___ Material for this exercise

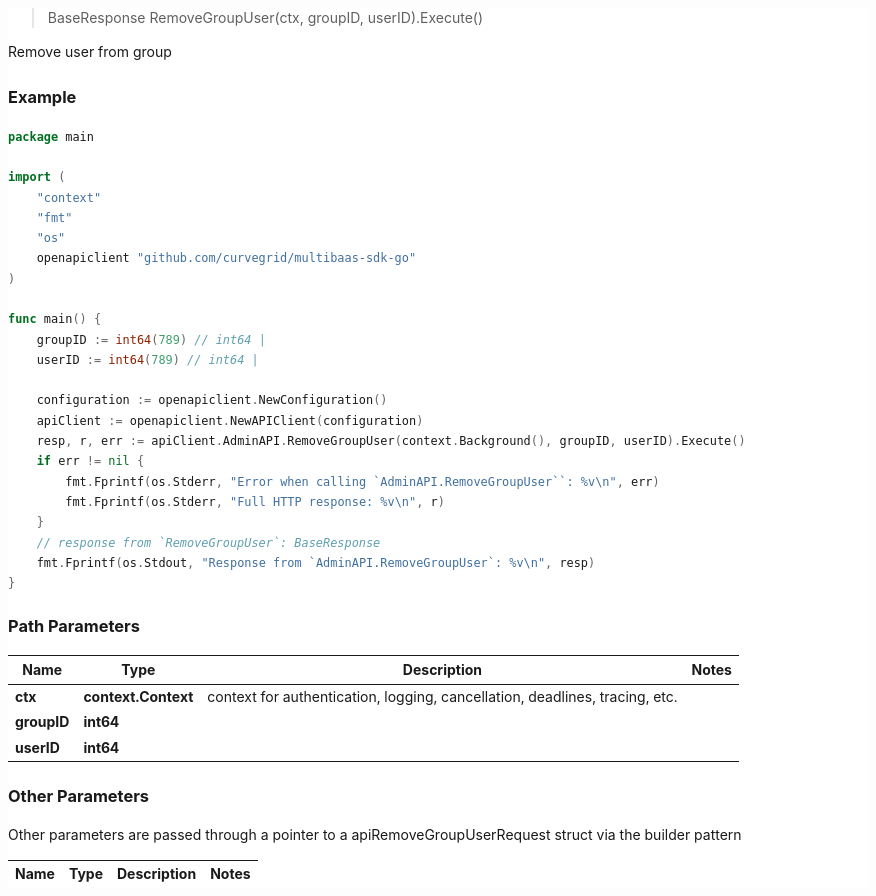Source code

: > BaseResponse RemoveGroupUser(ctx, groupID, userID).Execute()

Remove user from group



### Example

```go
package main

import (
	"context"
	"fmt"
	"os"
	openapiclient "github.com/curvegrid/multibaas-sdk-go"
)

func main() {
	groupID := int64(789) // int64 | 
	userID := int64(789) // int64 | 

	configuration := openapiclient.NewConfiguration()
	apiClient := openapiclient.NewAPIClient(configuration)
	resp, r, err := apiClient.AdminAPI.RemoveGroupUser(context.Background(), groupID, userID).Execute()
	if err != nil {
		fmt.Fprintf(os.Stderr, "Error when calling `AdminAPI.RemoveGroupUser``: %v\n", err)
		fmt.Fprintf(os.Stderr, "Full HTTP response: %v\n", r)
	}
	// response from `RemoveGroupUser`: BaseResponse
	fmt.Fprintf(os.Stdout, "Response from `AdminAPI.RemoveGroupUser`: %v\n", resp)
}
```

### Path Parameters


Name | Type | Description  | Notes
------------- | ------------- | ------------- | -------------
**ctx** | **context.Context** | context for authentication, logging, cancellation, deadlines, tracing, etc.
**groupID** | **int64** |  | 
**userID** | **int64** |  | 

### Other Parameters

Other parameters are passed through a pointer to a apiRemoveGroupUserRequest struct via the builder pattern


Name | Type | Description  | Notes
------------- | ------------- | ------------- | -------------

______

**Brief**
If a line of the listing above holds the string "Stderr", copy it.

**Reply**
		fmt.Fprintf(os.Stderr, "Error when calling `AdminAPI.RemoveGroupUser``: %v\n", err)
		fmt.Fprintf(os.Stderr, "Full HTTP response: %v\n", r)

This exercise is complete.